_What the task requires_.
Exactly as written, set down every entry once more.
____ Data listing
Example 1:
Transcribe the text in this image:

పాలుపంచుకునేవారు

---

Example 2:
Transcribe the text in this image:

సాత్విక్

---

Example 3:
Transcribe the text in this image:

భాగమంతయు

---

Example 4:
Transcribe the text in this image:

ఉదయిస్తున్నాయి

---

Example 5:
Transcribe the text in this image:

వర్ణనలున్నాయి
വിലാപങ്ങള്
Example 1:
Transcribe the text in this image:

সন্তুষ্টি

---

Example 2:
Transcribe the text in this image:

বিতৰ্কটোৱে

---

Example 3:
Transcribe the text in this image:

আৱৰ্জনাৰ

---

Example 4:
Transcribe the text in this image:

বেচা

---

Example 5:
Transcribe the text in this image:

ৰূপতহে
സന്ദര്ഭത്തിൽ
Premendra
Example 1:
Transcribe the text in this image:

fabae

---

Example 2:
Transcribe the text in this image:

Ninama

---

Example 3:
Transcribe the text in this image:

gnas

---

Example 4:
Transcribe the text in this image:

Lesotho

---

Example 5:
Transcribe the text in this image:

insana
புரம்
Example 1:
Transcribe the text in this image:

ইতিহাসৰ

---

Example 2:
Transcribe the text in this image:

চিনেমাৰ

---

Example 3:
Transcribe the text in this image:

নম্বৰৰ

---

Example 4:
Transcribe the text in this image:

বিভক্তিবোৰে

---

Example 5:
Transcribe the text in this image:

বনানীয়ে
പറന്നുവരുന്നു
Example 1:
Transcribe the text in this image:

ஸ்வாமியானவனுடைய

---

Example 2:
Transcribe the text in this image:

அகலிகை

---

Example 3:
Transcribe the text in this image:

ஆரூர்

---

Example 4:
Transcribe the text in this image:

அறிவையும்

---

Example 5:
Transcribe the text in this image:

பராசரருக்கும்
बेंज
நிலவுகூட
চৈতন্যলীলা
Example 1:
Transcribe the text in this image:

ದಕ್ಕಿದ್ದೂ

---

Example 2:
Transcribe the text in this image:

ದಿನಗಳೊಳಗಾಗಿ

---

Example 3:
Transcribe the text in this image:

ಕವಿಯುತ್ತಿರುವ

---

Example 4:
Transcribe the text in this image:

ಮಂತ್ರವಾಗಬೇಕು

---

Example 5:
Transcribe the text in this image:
________
_Your response_.
Example 1:
Transcribe the text in this image:

పాలుపంచుకునేవారు

---

Example 2:
Transcribe the text in this image:

సాత్విక్

---

Example 3:
Transcribe the text in this image:

భాగమంతయు

---

Example 4:
Transcribe the text in this image:

ఉదయిస్తున్నాయి

---

Example 5:
Transcribe the text in this image:

వర్ణనలున్నాయి
വിലാപങ്ങള്
Example 1:
Transcribe the text in this image:

সন্তুষ্টি

---

Example 2:
Transcribe the text in this image:

বিতৰ্কটোৱে

---

Example 3:
Transcribe the text in this image:

আৱৰ্জনাৰ

---

Example 4:
Transcribe the text in this image:

বেচা

---

Example 5:
Transcribe the text in this image:

ৰূপতহে
സന്ദര്ഭത്തിൽ
Premendra
Example 1:
Transcribe the text in this image:

fabae

---

Example 2:
Transcribe the text in this image:

Ninama

---

Example 3:
Transcribe the text in this image:

gnas

---

Example 4:
Transcribe the text in this image:

Lesotho

---

Example 5:
Transcribe the text in this image:

insana
புரம்
Example 1:
Transcribe the text in this image:

ইতিহাসৰ

---

Example 2:
Transcribe the text in this image:

চিনেমাৰ

---

Example 3:
Transcribe the text in this image:

নম্বৰৰ

---

Example 4:
Transcribe the text in this image:

বিভক্তিবোৰে

---

Example 5:
Transcribe the text in this image:

বনানীয়ে
പറന്നുവരുന്നു
Example 1:
Transcribe the text in this image:

ஸ்வாமியானவனுடைய

---

Example 2:
Transcribe the text in this image:

அகலிகை

---

Example 3:
Transcribe the text in this image:

ஆரூர்

---

Example 4:
Transcribe the text in this image:

அறிவையும்

---

Example 5:
Transcribe the text in this image:

பராசரருக்கும்
बेंज
நிலவுகூட
চৈতন্যলীলা
Example 1:
Transcribe the text in this image:

ದಕ್ಕಿದ್ದೂ

---

Example 2:
Transcribe the text in this image:

ದಿನಗಳೊಳಗಾಗಿ

---

Example 3:
Transcribe the text in this image:

ಕವಿಯುತ್ತಿರುವ

---

Example 4:
Transcribe the text in this image:

ಮಂತ್ರವಾಗಬೇಕು

---

Example 5:
Transcribe the text in this image:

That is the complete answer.